▶ **RECORD SET**:
::::
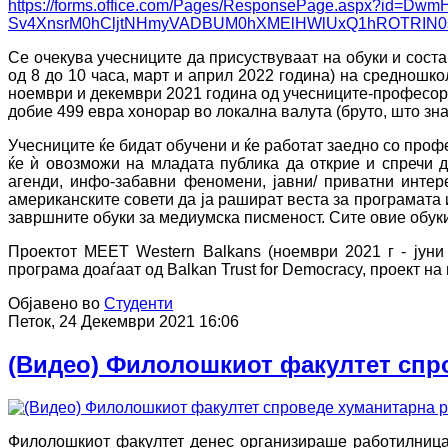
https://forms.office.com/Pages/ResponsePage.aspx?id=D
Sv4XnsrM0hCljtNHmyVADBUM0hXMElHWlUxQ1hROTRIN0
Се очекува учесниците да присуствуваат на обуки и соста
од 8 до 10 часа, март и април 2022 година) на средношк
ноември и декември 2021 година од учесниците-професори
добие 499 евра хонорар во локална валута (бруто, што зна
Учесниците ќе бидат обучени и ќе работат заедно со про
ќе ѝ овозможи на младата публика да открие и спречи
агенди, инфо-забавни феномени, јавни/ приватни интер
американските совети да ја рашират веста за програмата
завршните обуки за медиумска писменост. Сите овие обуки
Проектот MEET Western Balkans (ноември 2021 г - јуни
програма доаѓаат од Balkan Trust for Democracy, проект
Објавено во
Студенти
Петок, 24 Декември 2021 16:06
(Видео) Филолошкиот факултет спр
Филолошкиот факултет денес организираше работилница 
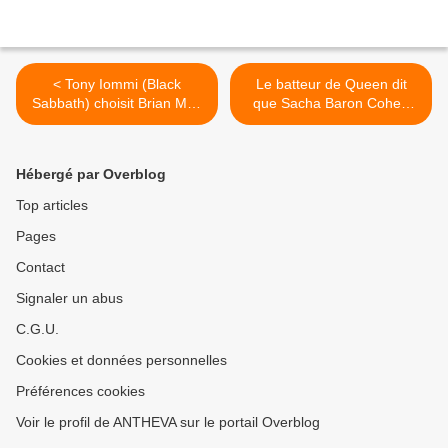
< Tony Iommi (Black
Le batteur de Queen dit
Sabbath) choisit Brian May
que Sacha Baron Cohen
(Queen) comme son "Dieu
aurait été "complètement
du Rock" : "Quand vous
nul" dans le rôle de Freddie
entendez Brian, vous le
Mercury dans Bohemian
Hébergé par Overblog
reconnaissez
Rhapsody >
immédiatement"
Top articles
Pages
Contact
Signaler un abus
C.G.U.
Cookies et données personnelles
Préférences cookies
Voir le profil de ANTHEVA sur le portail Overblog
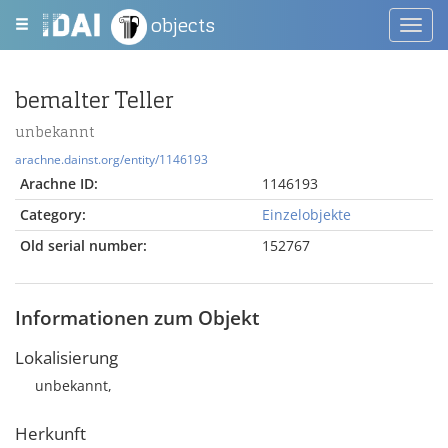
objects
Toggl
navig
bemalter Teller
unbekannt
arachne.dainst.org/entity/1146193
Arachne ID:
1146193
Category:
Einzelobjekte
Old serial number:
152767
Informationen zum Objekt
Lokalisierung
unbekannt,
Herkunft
::::
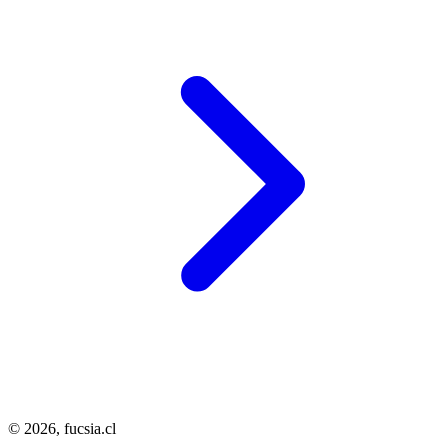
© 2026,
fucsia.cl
::::
▶ **WHAT YOU NEED TO DO**:
Can you print, word for word, the lines in the items above, starting with the line that contains "< Tony Iommi (Black" and going on through the line that contains "Voir le profil"?

▶ **RESULT FOR THIS TASK**:
< Tony Iommi (Black
Le batteur de Queen dit
Sabbath) choisit Brian May
que Sacha Baron Cohen
(Queen) comme son "Dieu
aurait été "complètement
du Rock" : "Quand vous
nul" dans le rôle de Freddie
entendez Brian, vous le
Mercury dans Bohemian
Hébergé par Overblog
reconnaissez
Rhapsody >
immédiatement"
Top articles
Pages
Contact
Signaler un abus
C.G.U.
Cookies et données personnelles
Préférences cookies
Voir le profil de ANTHEVA sur le portail Overblog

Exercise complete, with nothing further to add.